## Instructions to follow
Retype the listing below line for line without changing anything, and omit the pictures from your copy.

## Material provided

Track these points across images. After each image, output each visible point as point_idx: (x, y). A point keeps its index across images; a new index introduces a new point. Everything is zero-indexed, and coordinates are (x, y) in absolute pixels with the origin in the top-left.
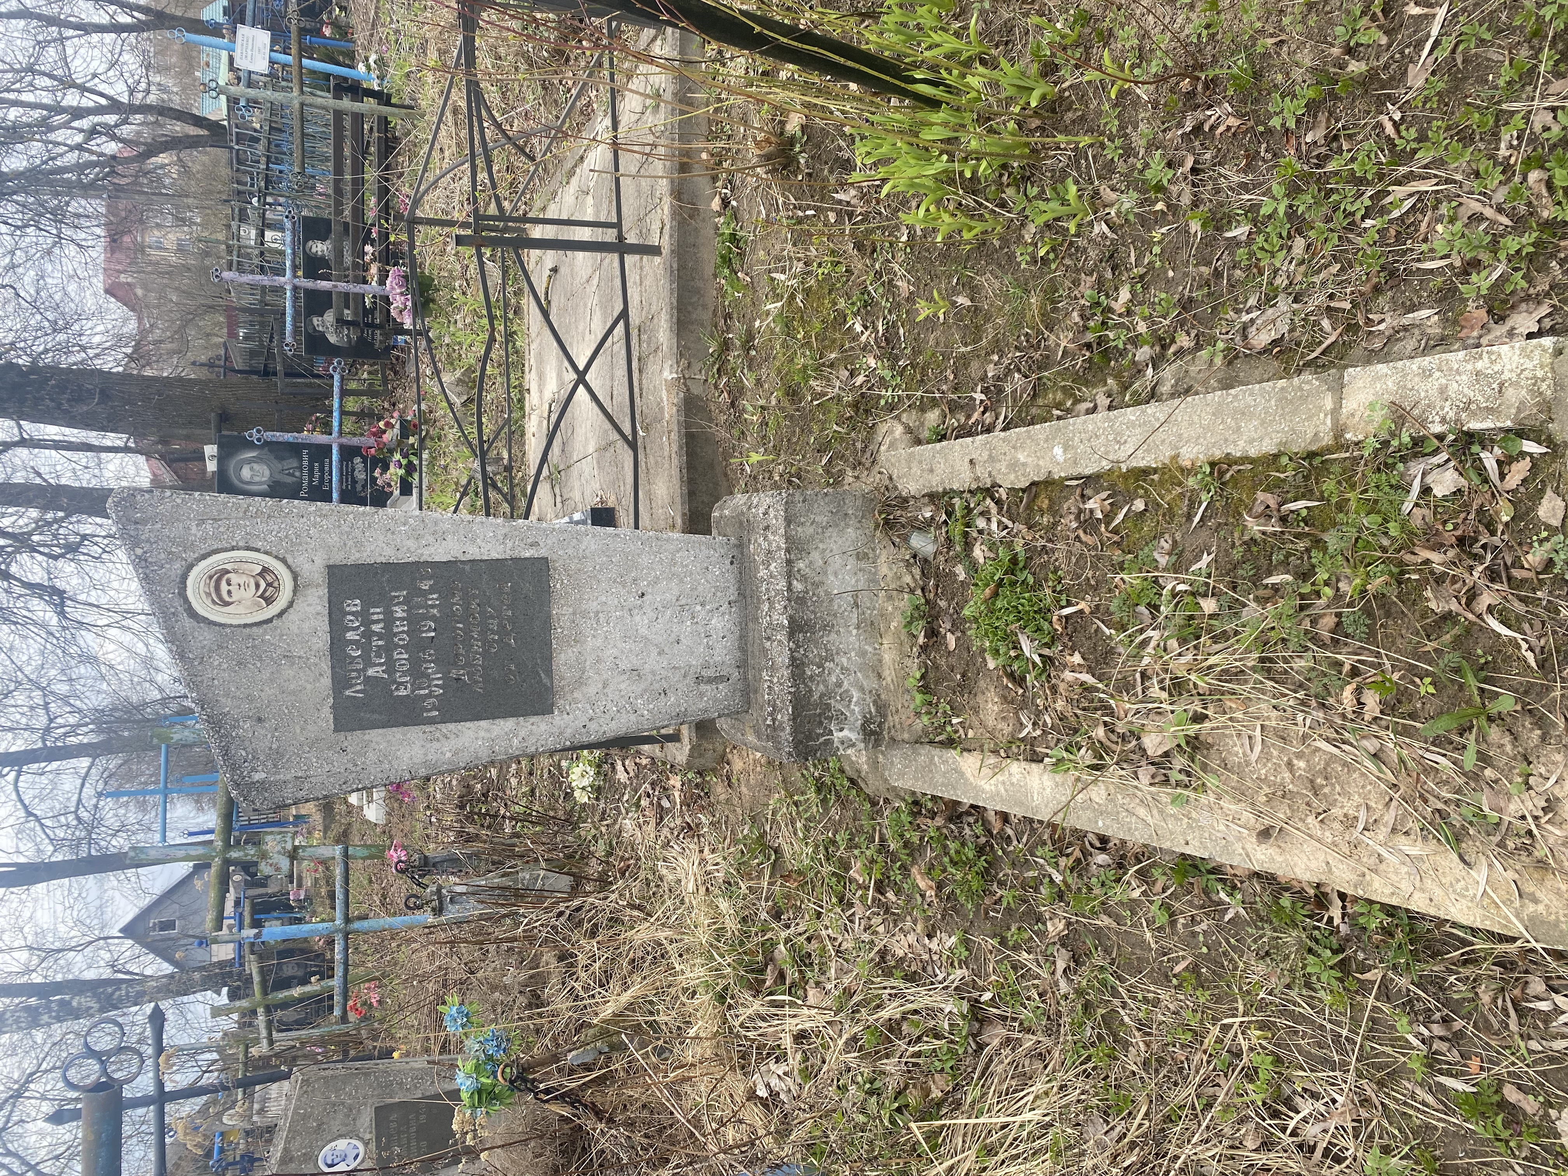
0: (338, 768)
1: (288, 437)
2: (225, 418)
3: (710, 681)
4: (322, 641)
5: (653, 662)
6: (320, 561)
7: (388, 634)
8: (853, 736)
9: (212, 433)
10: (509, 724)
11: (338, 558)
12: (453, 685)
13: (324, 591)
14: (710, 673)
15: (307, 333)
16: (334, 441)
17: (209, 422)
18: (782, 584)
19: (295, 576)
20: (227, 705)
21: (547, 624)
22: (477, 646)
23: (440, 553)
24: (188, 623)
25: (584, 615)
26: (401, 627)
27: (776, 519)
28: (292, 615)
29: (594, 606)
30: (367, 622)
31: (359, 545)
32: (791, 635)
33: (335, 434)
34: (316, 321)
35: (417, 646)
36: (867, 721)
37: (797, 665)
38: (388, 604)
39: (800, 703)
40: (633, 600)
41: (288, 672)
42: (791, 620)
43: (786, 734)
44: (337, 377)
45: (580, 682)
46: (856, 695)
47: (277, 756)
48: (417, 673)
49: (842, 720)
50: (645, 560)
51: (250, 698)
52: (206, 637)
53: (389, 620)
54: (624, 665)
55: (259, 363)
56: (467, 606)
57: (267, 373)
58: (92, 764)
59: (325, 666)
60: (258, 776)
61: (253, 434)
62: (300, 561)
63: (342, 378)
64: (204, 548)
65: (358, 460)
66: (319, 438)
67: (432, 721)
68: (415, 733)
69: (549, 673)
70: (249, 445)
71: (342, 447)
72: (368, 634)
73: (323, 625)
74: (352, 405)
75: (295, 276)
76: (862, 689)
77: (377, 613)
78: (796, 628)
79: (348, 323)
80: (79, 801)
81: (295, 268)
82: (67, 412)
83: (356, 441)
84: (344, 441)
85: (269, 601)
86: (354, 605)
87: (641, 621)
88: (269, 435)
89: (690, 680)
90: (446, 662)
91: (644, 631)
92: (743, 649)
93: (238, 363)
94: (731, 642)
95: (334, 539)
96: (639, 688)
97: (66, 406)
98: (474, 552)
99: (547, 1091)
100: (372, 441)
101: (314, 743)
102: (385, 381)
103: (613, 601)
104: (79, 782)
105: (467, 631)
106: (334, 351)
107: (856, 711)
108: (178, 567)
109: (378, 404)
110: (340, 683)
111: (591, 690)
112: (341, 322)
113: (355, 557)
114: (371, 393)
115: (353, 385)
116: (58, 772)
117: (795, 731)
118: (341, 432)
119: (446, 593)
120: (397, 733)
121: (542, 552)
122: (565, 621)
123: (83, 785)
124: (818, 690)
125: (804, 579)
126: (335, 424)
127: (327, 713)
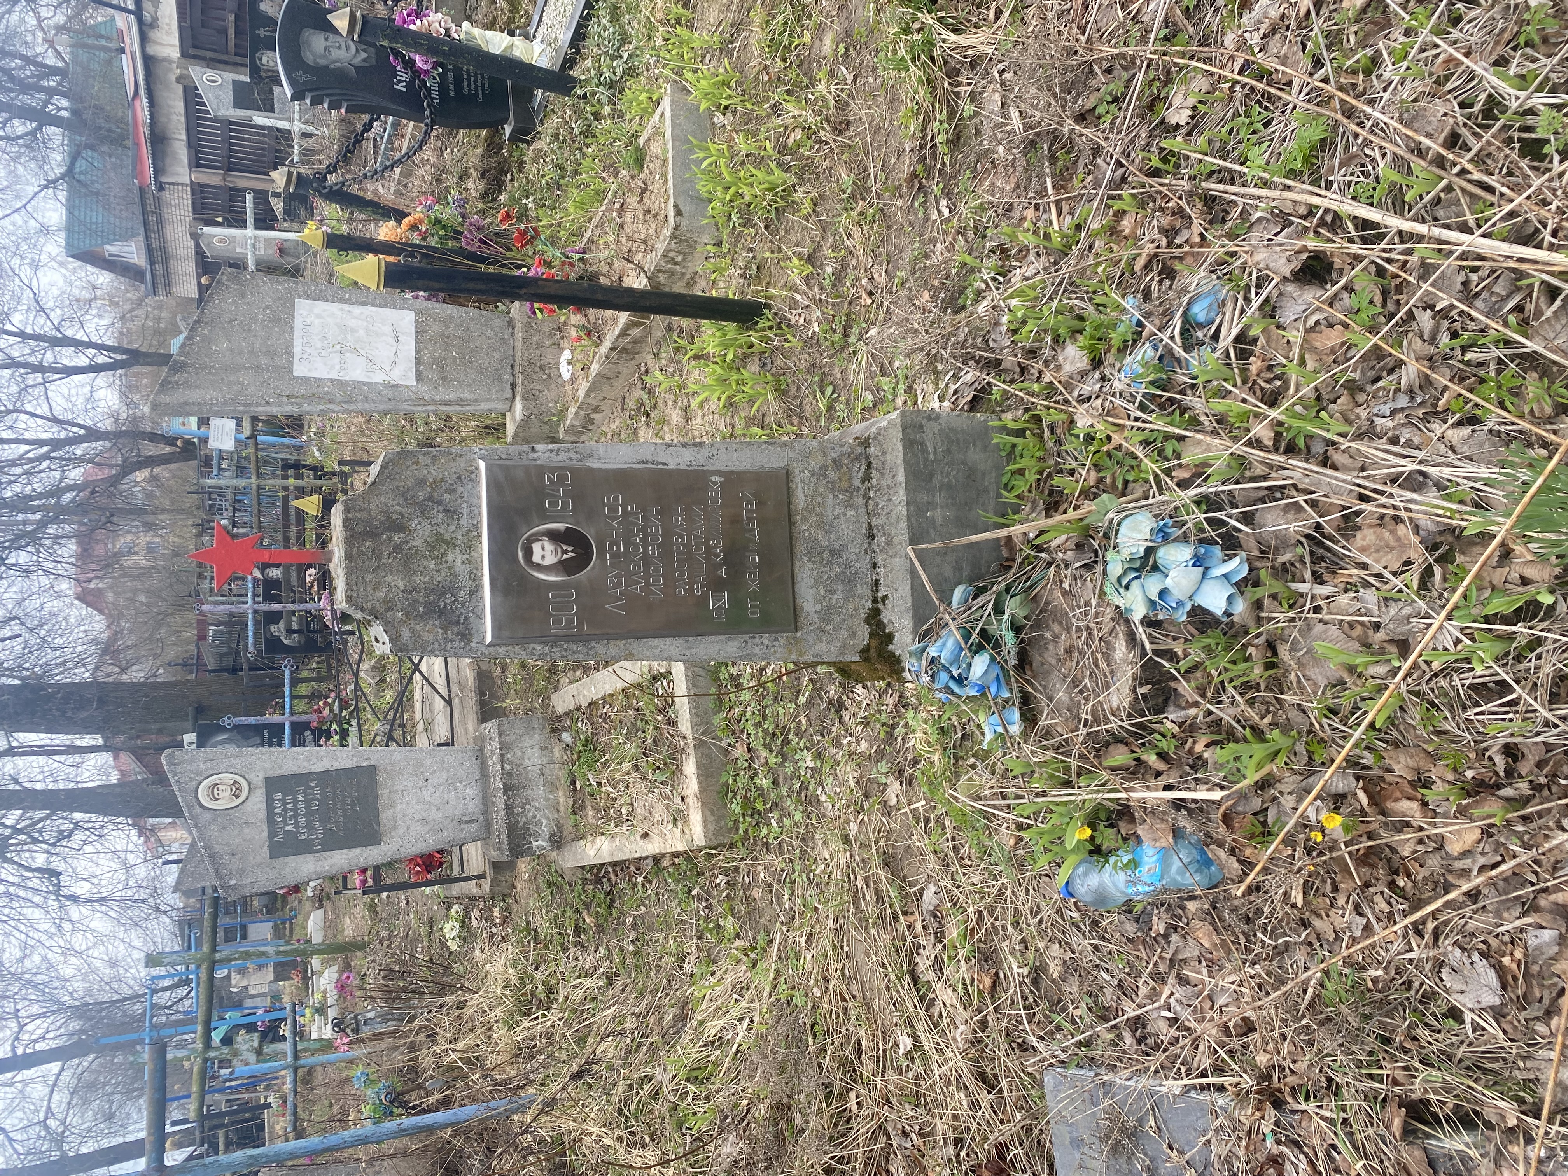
0: (272, 876)
1: (251, 720)
2: (200, 710)
3: (467, 822)
4: (263, 814)
5: (434, 815)
6: (261, 776)
7: (295, 809)
8: (544, 844)
9: (189, 725)
10: (358, 851)
11: (270, 774)
12: (328, 832)
13: (263, 790)
14: (467, 818)
15: (266, 639)
16: (286, 720)
17: (187, 715)
18: (499, 767)
19: (249, 784)
20: (217, 848)
21: (376, 798)
22: (340, 812)
23: (319, 767)
24: (198, 809)
25: (396, 792)
26: (301, 805)
27: (495, 736)
28: (248, 803)
29: (401, 787)
30: (285, 804)
31: (280, 767)
32: (505, 793)
33: (287, 715)
34: (273, 628)
35: (310, 814)
36: (552, 835)
37: (509, 808)
38: (295, 795)
39: (512, 828)
40: (422, 783)
41: (246, 831)
42: (505, 784)
43: (505, 846)
44: (287, 672)
45: (395, 828)
46: (545, 822)
47: (241, 872)
48: (310, 828)
49: (537, 836)
50: (427, 762)
51: (228, 844)
52: (207, 816)
53: (296, 802)
54: (418, 817)
55: (229, 661)
56: (334, 793)
57: (235, 670)
58: (62, 1070)
59: (265, 827)
60: (232, 882)
61: (226, 721)
62: (251, 776)
63: (292, 672)
64: (206, 774)
65: (308, 733)
66: (277, 718)
67: (318, 851)
68: (310, 857)
69: (378, 824)
70: (222, 729)
71: (293, 725)
72: (285, 810)
73: (264, 806)
74: (304, 689)
75: (255, 603)
76: (548, 819)
77: (289, 799)
78: (507, 789)
79: (295, 632)
80: (49, 1108)
81: (255, 595)
82: (70, 718)
83: (303, 718)
84: (294, 719)
85: (237, 797)
86: (279, 796)
87: (427, 794)
88: (237, 720)
89: (455, 823)
90: (324, 821)
91: (428, 799)
92: (485, 805)
93: (211, 663)
94: (478, 801)
95: (267, 765)
96: (427, 829)
97: (70, 714)
98: (337, 765)
99: (414, 1108)
100: (314, 716)
101: (259, 865)
102: (330, 668)
103: (410, 784)
104: (48, 1090)
105: (335, 805)
106: (288, 650)
107: (545, 831)
108: (194, 783)
109: (324, 686)
110: (272, 834)
111: (401, 831)
112: (290, 631)
113: (278, 773)
114: (319, 679)
115: (305, 674)
116: (26, 1082)
117: (509, 844)
118: (292, 713)
119: (323, 787)
120: (300, 858)
121: (372, 763)
122: (385, 797)
123: (52, 1091)
124: (522, 821)
125: (511, 763)
126: (287, 706)
127: (266, 850)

## Exercise output
Track these points across images. After each image, output each visible point as point_idx: (x, y). A point keeps its index across images; a new index introduces a new point. Everything is zero-indexed, and coordinates are (x, y) in absolute pixels with the origin in the top-left.
0: (338, 768)
1: (288, 437)
2: (225, 418)
3: (710, 681)
4: (322, 641)
5: (653, 662)
6: (320, 561)
7: (388, 634)
8: (853, 736)
9: (212, 433)
10: (509, 724)
11: (338, 558)
12: (453, 685)
13: (324, 591)
14: (710, 673)
15: (307, 333)
16: (334, 441)
17: (209, 422)
18: (782, 584)
19: (295, 576)
20: (227, 705)
21: (547, 624)
22: (477, 646)
23: (440, 553)
24: (188, 623)
25: (584, 615)
26: (401, 627)
27: (776, 519)
28: (292, 615)
29: (594, 606)
30: (367, 622)
31: (359, 545)
32: (791, 635)
33: (335, 434)
34: (316, 321)
35: (417, 646)
36: (867, 721)
37: (797, 665)
38: (388, 604)
39: (800, 703)
40: (633, 600)
41: (288, 672)
42: (791, 620)
43: (786, 734)
44: (337, 377)
45: (580, 682)
46: (856, 695)
47: (277, 756)
48: (417, 673)
49: (842, 720)
50: (645, 560)
51: (250, 698)
52: (206, 637)
53: (389, 620)
54: (624, 665)
55: (259, 363)
56: (467, 606)
57: (267, 373)
58: (92, 764)
59: (325, 666)
60: (258, 776)
61: (253, 434)
62: (300, 561)
63: (342, 378)
64: (204, 548)
65: (358, 460)
66: (319, 438)
67: (432, 721)
68: (415, 733)
69: (549, 673)
70: (249, 445)
71: (342, 447)
72: (368, 634)
73: (323, 625)
74: (352, 405)
75: (295, 276)
76: (862, 689)
77: (377, 613)
78: (796, 628)
79: (348, 323)
80: (79, 801)
81: (295, 268)
82: (67, 412)
83: (356, 441)
84: (344, 441)
85: (269, 601)
86: (354, 605)
87: (641, 621)
88: (269, 435)
89: (690, 680)
90: (446, 662)
91: (644, 631)
92: (743, 649)
93: (238, 363)
94: (731, 642)
95: (334, 539)
96: (639, 688)
97: (66, 406)
98: (474, 552)
99: (547, 1091)
100: (372, 441)
101: (314, 743)
102: (385, 381)
103: (613, 601)
104: (79, 782)
105: (467, 631)
106: (334, 351)
107: (856, 711)
108: (178, 567)
109: (378, 404)
110: (340, 683)
111: (591, 690)
112: (341, 322)
113: (355, 557)
114: (371, 393)
115: (353, 385)
116: (58, 772)
117: (795, 731)
118: (341, 432)
119: (446, 593)
120: (397, 733)
121: (542, 552)
122: (565, 621)
123: (83, 785)
124: (818, 690)
125: (804, 579)
126: (335, 424)
127: (327, 713)
0: (272, 876)
1: (251, 720)
2: (200, 710)
3: (467, 822)
4: (263, 814)
5: (434, 815)
6: (261, 776)
7: (295, 809)
8: (544, 844)
9: (189, 725)
10: (358, 851)
11: (270, 774)
12: (328, 832)
13: (263, 790)
14: (467, 818)
15: (266, 639)
16: (286, 720)
17: (187, 715)
18: (499, 767)
19: (249, 784)
20: (217, 848)
21: (376, 798)
22: (340, 812)
23: (319, 767)
24: (198, 809)
25: (396, 792)
26: (301, 805)
27: (495, 736)
28: (248, 803)
29: (401, 787)
30: (285, 804)
31: (280, 767)
32: (505, 793)
33: (287, 715)
34: (273, 628)
35: (310, 814)
36: (552, 835)
37: (509, 808)
38: (295, 795)
39: (512, 828)
40: (422, 783)
41: (246, 831)
42: (505, 784)
43: (505, 846)
44: (287, 672)
45: (395, 828)
46: (545, 822)
47: (241, 872)
48: (310, 828)
49: (537, 836)
50: (427, 762)
51: (228, 844)
52: (207, 816)
53: (296, 802)
54: (418, 817)
55: (229, 661)
56: (334, 793)
57: (235, 670)
58: (62, 1070)
59: (265, 827)
60: (232, 882)
61: (226, 721)
62: (251, 776)
63: (292, 672)
64: (206, 774)
65: (308, 733)
66: (277, 718)
67: (318, 851)
68: (310, 857)
69: (378, 824)
70: (222, 729)
71: (293, 725)
72: (285, 810)
73: (264, 806)
74: (304, 689)
75: (255, 603)
76: (548, 819)
77: (289, 799)
78: (507, 789)
79: (295, 632)
80: (49, 1108)
81: (255, 595)
82: (70, 718)
83: (303, 718)
84: (294, 719)
85: (237, 797)
86: (279, 796)
87: (427, 794)
88: (237, 720)
89: (455, 823)
90: (324, 821)
91: (428, 799)
92: (485, 805)
93: (211, 663)
94: (478, 801)
95: (267, 765)
96: (427, 829)
97: (70, 714)
98: (337, 765)
99: (414, 1108)
100: (314, 716)
101: (259, 865)
102: (330, 668)
103: (410, 784)
104: (48, 1090)
105: (335, 805)
106: (288, 650)
107: (545, 831)
108: (194, 783)
109: (324, 686)
110: (272, 834)
111: (401, 831)
112: (290, 631)
113: (278, 773)
114: (319, 679)
115: (305, 674)
116: (26, 1082)
117: (509, 844)
118: (292, 713)
119: (323, 787)
120: (300, 858)
121: (372, 763)
122: (385, 797)
123: (52, 1091)
124: (522, 821)
125: (511, 763)
126: (287, 706)
127: (266, 850)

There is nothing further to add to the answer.